Söyleşi:Virüs Taramasından Geçmeliyiz.

molla_zehra

Well-known member
İslam dünyasının yaşamış olduğu mezhep ve etnik çatışmalar had safhaya ulaştı. Irak’ta, Filistin’de, Lübnan ve birçok İslam ülkesindeki Müslüman kardeşlerimiz birbirlerini kırıyorlar. Irak’ta bir günde 100-200 kişi ölüyor. Daha düne kadar beraber İsrail askerlerine taş atan Filistinliler ikiye üçe bölündü. Mezhep savaşlarının kökü nereye dayanıyor? Sorun nerede? Türkiye’nin de içinde olduğu birçok İslam ülkesindeki toplum yapısı gevşiyor. Toplumu bir arada tutan kurumlar zayıflıyor. Boşanmalar, gayri meşru ilişkiler artıyor. Sperm bankaları, taşıyıcı annelik çıktı bir de. Hülasa, Mustafa İslamoğlu ile pek çok konuyu enine boyuna konuştuk.


Hocam İslam dünyası, Irak’ta yaşanan mezhep ve etnik çatışmalarıyla bir çıkmaza doğru sürükleniyor. Bu çıkmazdan nasıl kurtulabiliriz?

Yaranız varsa kaşırlar, nasırınız varsa basarlar. Yaranızı kaşıyanlara, nasırınıza basanlara suçu yüklemek çözüm değildir. Çözüm, yaranızı kendinizin tedavi etmesidir. Eğer bütünlük, tefrika ve parçalanma sorununuz varsa, bu sorunu kendi değerlerinizden yola çıkarak tedavi etmek gerekiyor. Allah Resulü “Mümin aynı delikten iki defa sokulmaz” diyor.


Hep aynı hataya mı düşüyor Müslümanlar?

◆ Gösterilen malzeme

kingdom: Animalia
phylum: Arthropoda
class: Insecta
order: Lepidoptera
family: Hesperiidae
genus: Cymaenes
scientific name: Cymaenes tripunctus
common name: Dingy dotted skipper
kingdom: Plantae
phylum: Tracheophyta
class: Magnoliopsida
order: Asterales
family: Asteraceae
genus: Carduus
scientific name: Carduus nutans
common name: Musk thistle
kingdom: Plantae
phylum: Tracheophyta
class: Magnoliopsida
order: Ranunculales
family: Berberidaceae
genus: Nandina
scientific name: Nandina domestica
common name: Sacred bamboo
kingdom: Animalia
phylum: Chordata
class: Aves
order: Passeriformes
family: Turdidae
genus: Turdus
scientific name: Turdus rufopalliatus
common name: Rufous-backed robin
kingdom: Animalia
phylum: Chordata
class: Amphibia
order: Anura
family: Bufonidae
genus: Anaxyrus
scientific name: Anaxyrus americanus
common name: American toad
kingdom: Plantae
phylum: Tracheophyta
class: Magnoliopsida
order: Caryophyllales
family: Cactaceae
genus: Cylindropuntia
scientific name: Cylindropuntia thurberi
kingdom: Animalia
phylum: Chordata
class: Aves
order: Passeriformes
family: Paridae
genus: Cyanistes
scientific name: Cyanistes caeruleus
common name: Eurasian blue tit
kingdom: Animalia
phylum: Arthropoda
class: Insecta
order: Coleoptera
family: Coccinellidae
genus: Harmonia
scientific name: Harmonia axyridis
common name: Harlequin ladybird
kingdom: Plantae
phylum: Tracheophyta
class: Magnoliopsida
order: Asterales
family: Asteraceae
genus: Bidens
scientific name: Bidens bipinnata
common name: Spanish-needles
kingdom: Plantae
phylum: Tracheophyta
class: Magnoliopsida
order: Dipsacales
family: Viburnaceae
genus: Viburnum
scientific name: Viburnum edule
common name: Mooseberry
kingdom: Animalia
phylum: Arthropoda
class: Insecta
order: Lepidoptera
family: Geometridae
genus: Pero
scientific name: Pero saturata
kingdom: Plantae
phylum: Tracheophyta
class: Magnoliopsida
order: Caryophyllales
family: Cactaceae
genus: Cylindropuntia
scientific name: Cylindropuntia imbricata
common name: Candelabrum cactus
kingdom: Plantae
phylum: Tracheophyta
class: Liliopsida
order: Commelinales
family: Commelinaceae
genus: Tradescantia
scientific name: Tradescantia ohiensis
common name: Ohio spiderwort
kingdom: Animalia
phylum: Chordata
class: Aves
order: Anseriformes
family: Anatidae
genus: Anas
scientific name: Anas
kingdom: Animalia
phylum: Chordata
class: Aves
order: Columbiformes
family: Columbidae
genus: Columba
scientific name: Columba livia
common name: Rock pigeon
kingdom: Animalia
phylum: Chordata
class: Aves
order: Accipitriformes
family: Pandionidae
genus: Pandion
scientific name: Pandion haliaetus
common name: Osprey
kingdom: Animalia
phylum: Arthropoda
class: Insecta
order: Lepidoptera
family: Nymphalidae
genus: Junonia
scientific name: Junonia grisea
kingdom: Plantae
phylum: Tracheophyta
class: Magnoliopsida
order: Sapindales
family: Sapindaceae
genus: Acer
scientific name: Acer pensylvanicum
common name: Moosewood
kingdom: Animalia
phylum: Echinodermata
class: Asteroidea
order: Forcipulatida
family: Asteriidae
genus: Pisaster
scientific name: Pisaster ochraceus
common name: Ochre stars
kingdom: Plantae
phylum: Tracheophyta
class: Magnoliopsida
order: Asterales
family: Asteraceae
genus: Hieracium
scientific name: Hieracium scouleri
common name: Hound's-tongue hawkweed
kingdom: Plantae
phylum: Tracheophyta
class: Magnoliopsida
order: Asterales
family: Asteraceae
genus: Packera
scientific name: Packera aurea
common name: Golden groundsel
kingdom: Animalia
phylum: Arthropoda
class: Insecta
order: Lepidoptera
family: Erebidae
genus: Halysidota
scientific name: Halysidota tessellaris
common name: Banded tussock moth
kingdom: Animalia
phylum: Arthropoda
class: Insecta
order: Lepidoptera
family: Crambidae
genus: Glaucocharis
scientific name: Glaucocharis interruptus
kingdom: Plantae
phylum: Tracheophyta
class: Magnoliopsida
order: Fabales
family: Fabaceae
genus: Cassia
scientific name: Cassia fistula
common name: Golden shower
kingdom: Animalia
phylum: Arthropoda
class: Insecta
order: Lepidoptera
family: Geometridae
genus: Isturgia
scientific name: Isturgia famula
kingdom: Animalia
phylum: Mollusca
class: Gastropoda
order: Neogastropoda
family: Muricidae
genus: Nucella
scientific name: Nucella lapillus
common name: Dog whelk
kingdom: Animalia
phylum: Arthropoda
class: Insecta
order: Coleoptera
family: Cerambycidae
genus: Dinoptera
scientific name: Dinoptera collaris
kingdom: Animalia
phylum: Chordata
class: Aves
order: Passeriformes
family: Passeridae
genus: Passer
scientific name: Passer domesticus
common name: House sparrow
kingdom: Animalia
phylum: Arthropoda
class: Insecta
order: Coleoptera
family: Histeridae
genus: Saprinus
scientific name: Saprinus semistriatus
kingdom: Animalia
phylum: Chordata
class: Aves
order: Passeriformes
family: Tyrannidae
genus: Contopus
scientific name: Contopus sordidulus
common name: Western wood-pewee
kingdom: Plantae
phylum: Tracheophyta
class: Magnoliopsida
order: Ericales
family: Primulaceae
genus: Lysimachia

◆ Görev listesi
1 – Söyleşiye göre şu soruları yanıtlar mısınız?
(a) Irak'ta bir günde kaç kişi ölüyor?
(b) Pek çok konu kiminle enine boyuna konuşuldu?
(c) Allah Resulü'nün sözü olarak aktarılan cümle nedir?
2 – Söyleşinin "Söyleşi:Virüs Taramasından Geçmeliyiz." ile başlayıp "çıkmazdan nasıl kurtulabiliriz?" ifadesine kadar süren kısmını, "Boşanmalar" yerine "Ayrılıklar" koyarak düzenler misiniz?
Kayıtların bu çalışmayla hiçbir ilgisi yok.

◆ Yanıtlar
1 –
(a) Bir günde 100-200 kişi ölüyor.
(b) Mustafa İslamoğlu ile konuşuldu.
(c) "Mümin aynı delikten iki defa sokulmaz."

2 –
Söyleşi:Virüs Taramasından Geçmeliyiz.

molla_zehra

Well-known member
İslam dünyasının yaşamış olduğu mezhep ve etnik çatışmalar had safhaya ulaştı. Irak’ta, Filistin’de, Lübnan ve birçok İslam ülkesindeki Müslüman kardeşlerimiz birbirlerini kırıyorlar. Irak’ta bir günde 100-200 kişi ölüyor. Daha düne kadar beraber İsrail askerlerine taş atan Filistinliler ikiye üçe bölündü. Mezhep savaşlarının kökü nereye dayanıyor? Sorun nerede? Türkiye’nin de içinde olduğu birçok İslam ülkesindeki toplum yapısı gevşiyor. Toplumu bir arada tutan kurumlar zayıflıyor. Ayrılıklar, gayri meşru ilişkiler artıyor. Sperm bankaları, taşıyıcı annelik çıktı bir de. Hülasa, Mustafa İslamoğlu ile pek çok konuyu enine boyuna konuştuk.


Hocam İslam dünyası, Irak’ta yaşanan mezhep ve etnik çatışmalarıyla bir çıkmaza doğru sürükleniyor. Bu çıkmazdan nasıl kurtulabiliriz?